If you’ve ever messed around with 3D software, you might have an inkling what this means. Basically, a 3D model is defined by its vertices—points in 3D space whose positions are fixed by their x, y, and z coordinates. Connect two vertices, and you have a two-dimensional edge; connect three, and you have a two-dimensional triangular face. Connect multiple triangular faces along their shared edges, and you have the beginnings of a mesh, a three-dimensional manifold that encloses a region in 3D space.

Once you have a mesh, you can apply colors or textures to its faces.
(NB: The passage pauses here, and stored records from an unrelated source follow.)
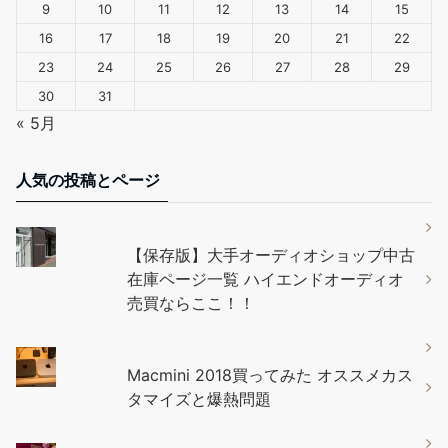
9
10
11
12
13
14
15
16
17
18
19
20
21
22
23
24
25
26
27
28
29
30
31
« 5月
人気の投稿とページ
【保存版】大手オーディオショップ中古
在庫ページ一覧 ハイエンドオーディオ
売買ならここ！！
Macmini 2018買ってみた オススメカス
タマイズと爆熱問題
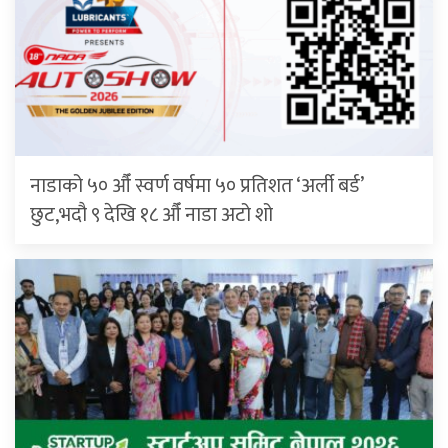
नाडाको ५० औँ स्वर्ण वर्षमा ५० प्रतिशत ‘अर्ली बर्ड’
छुट,भदौ ९ देखि १८ औँ नाडा अटो शो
At the simplest level, this involves telling the GPU, “Hey, find the triangle defined by vertices A, B, and C, and turn its pixels red.” This all means that a 3D game’s ability to successfully render graphics on your screen is contingent on it having an accurate and reliable record of the position of every vertex in every frame. If something goes wrong with this—if the vertex positions sent to your GPU are wrong, or if the information is corrupted somehow—the textures and colors explode out of the faces they’re supposed to occupy, and you end up with this:

© IAmBatby / shadPS4 GitHub

This problem has plagued shadPS4’s implementation of Bloodborne, so much so that if you Google “vertex explosion,” the top results are basically all related to PC emulation of the game. The problem appears to originate in a system called FaceGen, which allows for customization of your character’s face, along with providing variation in NPC faces. There’s a pretty detailed examination of the issue here—it seems to have something to do with the way a PC distinguishes between system RAM and VRAM, whereas the PlayStation doesn’t, but the linked blog post provides a far more nuanced explanation than I feel qualified to attempt.

This was one of the two problems I encountered last time, and the good news is that today there are two ways to fix it. There’s now a feature in shadPS4 itself that aims to mitigate the issue, although it comes with a significant performance hit. The alternative approach is to simply disable Facegen. This is implemented by a mod called “Vertex Explosion Fix”, and it’s the solution on which I settled. If it’s a choice between better performance and a bit of superficial variation in the faces of the weird Village of the Damned-looking dudes I’m carving up with an axe, I’ll choose the former.

The other problem with the version of the game that’s been sitting on my PC for a year is that, for whatever reason, the game’s particle effects didn’t work. Some of these are essentially eye candy, like the cascading motes that float slowly down from the sky above Yharnam. Others are annoying to be without, but ultimately not the end of the world, like the explosion and spreading flames when you lob a Molotov cocktail at a mob of surly farmers.

But two of them are important, and their absence made the game unnecessarily difficult: the glowing orbs that provide the location of items and the red bloodstain on the ground that marks the spot where you died, allowing you to retrieve the runes souls blood echoes left behind when your character respawned.

I figured that if I was actually going to write about this, I’d better have the game as functional as possible. This meant re-exporting the game files, double-checking that the patch had been applied properly, and then setting up a fresh installation of the newest versions of both the launcher and shadPS4.

I’m not entirely sure which of these variables—the launcher, the mod, the freshly exported game files, or the updated shadPS4 version—made the difference, although I suspect it was one of the last two. But whatever the case, after a quick bit of messing about to get everything working again, I fired up the launcher, started up the game, and… particle effects! And no vertex explosions!

And so! Drum roll! After all that, behold the spectacle of me getting kerb-stomped by something called a [checks notes] Beast Cleric.

This footage comes from my second attempt; the first time, I pulled off a miraculous “visceral attack,” which involves firing your pistol at the exact moment an enemy is attacking, stunning them and allowing you to swat them safely with multiple heavy attacks. This is why you see me trying desperately and unsuccessfully to shoot this fucker in the mouth again.

Anyway, go on, laugh it up, you lot—this is a whole new world of bosses to make me feel stupid, and frankly, I couldn’t be happier.